Filter this listing down to the lines that contain the word "labels", and copy them.

------

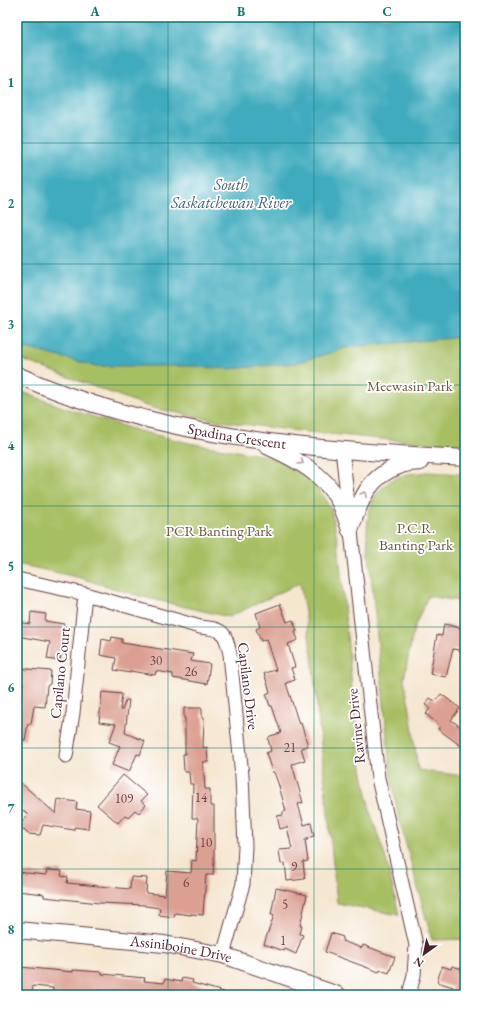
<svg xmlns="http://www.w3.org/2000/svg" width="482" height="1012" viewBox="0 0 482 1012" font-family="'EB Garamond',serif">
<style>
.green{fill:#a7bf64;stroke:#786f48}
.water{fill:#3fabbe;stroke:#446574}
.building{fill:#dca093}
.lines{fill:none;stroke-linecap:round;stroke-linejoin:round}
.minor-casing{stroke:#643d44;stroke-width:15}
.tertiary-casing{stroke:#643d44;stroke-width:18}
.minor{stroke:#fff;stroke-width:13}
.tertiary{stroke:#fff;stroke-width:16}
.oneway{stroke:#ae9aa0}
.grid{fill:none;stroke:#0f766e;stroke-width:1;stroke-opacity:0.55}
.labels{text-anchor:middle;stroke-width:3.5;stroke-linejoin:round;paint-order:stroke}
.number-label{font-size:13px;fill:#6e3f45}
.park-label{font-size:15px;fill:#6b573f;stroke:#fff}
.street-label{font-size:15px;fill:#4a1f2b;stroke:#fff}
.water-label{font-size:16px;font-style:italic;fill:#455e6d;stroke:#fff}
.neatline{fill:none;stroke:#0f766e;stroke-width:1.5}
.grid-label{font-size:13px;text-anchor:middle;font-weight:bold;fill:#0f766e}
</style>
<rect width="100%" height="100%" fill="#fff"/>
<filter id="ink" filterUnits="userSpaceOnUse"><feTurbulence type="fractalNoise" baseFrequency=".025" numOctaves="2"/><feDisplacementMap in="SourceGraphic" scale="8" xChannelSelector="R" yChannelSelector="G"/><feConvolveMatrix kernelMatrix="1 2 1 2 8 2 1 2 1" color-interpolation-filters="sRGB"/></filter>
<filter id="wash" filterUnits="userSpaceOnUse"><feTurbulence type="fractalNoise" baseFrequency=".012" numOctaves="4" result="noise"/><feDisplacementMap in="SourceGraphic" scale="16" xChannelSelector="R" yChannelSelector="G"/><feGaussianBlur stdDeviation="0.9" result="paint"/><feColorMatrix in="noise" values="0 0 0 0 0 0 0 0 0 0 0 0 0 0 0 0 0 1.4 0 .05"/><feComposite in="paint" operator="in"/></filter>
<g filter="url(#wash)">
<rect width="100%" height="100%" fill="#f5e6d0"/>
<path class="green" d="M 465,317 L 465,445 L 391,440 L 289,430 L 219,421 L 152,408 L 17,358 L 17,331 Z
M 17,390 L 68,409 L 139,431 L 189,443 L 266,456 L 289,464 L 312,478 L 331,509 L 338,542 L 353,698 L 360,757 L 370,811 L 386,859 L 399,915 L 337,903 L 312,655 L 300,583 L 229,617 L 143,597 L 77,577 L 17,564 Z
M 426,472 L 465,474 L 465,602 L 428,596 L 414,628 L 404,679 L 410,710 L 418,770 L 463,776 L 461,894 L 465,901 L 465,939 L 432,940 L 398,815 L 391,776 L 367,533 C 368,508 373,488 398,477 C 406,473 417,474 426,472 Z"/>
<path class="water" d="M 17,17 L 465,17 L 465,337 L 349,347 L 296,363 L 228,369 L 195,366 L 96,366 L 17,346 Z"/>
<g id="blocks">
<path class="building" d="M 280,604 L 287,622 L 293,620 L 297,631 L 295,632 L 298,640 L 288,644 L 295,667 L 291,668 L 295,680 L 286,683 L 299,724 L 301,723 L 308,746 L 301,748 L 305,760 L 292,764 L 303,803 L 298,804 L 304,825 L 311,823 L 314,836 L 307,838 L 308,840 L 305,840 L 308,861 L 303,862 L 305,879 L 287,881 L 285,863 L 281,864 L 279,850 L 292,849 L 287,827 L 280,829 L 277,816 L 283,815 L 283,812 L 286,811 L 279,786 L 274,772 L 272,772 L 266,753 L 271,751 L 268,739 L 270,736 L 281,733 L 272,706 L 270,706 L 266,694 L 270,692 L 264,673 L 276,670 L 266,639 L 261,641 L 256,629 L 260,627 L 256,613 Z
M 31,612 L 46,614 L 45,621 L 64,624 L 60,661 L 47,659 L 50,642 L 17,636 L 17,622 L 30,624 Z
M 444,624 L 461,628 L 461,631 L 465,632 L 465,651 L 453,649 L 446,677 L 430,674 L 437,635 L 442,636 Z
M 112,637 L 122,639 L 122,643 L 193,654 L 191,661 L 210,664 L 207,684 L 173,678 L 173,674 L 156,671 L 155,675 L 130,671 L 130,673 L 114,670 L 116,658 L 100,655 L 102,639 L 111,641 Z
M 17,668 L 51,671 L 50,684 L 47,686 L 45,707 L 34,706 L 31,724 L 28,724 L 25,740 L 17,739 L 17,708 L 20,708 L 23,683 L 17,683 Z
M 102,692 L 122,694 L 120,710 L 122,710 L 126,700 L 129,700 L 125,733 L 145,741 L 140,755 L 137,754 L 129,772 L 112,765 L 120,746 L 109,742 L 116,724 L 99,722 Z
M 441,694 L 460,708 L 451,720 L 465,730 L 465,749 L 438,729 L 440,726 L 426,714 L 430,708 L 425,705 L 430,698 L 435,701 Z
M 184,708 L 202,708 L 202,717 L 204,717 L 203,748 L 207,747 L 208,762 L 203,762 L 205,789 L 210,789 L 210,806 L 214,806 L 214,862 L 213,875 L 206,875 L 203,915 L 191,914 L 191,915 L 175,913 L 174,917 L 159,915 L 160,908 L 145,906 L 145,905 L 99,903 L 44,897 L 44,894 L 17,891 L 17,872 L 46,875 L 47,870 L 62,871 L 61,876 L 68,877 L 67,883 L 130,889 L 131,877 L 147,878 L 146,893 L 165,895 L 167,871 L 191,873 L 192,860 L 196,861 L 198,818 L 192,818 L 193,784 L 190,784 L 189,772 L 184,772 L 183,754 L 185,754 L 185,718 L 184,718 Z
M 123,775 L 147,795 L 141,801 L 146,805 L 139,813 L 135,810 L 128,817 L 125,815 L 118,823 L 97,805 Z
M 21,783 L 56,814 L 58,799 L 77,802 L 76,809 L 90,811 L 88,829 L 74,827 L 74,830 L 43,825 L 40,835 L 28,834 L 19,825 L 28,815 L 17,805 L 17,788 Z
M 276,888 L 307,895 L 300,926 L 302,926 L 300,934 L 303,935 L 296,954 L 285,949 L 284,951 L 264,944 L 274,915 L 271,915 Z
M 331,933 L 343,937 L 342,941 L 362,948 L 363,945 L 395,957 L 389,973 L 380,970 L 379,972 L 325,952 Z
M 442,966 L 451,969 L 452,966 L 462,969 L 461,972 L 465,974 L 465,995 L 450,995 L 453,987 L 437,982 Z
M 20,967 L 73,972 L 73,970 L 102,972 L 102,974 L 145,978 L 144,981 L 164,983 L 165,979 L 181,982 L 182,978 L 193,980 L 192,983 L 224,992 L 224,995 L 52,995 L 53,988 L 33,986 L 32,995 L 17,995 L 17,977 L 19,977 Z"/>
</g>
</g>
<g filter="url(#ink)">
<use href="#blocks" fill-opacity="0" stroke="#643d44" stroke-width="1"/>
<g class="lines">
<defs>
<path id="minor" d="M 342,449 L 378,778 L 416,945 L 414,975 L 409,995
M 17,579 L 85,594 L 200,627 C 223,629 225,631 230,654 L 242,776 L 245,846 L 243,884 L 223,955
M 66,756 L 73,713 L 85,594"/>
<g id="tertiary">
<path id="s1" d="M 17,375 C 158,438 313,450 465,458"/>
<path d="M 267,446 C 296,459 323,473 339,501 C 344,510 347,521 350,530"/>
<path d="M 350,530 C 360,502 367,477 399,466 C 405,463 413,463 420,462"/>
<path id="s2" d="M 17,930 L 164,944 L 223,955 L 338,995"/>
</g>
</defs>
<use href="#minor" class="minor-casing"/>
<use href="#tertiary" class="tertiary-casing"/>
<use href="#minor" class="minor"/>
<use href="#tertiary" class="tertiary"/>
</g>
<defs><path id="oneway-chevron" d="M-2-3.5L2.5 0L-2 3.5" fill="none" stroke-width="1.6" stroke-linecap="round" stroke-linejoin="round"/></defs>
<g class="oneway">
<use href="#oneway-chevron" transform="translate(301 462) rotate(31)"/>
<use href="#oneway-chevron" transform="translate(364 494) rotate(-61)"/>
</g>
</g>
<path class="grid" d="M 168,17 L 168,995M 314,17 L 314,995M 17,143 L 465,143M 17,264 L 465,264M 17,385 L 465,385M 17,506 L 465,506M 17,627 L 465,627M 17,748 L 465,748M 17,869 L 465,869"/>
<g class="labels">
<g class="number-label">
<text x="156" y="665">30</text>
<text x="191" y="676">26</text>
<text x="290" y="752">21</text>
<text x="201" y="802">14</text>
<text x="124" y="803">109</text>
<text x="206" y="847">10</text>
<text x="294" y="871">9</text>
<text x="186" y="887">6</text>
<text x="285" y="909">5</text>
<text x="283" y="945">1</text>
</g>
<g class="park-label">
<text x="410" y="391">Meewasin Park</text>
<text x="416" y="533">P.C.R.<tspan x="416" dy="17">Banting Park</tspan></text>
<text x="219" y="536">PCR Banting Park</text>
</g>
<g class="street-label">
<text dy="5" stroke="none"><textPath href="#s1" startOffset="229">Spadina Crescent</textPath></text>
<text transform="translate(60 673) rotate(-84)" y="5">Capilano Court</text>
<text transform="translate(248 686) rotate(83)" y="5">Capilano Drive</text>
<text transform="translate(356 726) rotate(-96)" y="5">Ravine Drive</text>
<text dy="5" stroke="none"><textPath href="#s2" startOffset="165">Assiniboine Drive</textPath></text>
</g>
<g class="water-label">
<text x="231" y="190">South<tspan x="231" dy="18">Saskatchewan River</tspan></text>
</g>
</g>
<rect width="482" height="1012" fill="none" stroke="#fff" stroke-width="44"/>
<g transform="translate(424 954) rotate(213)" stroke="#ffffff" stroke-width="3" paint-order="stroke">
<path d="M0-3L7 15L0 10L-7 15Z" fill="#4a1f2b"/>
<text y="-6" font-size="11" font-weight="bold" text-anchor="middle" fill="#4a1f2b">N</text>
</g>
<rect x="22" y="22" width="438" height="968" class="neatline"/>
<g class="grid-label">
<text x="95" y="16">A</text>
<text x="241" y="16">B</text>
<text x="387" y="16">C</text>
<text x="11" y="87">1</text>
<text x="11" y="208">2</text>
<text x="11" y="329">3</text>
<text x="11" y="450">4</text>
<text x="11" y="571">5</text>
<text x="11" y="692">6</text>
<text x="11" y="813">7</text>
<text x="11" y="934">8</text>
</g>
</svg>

------

RESPONSE
.labels{text-anchor:middle;stroke-width:3.5;stroke-linejoin:round;paint-order:stroke}
<g class="labels">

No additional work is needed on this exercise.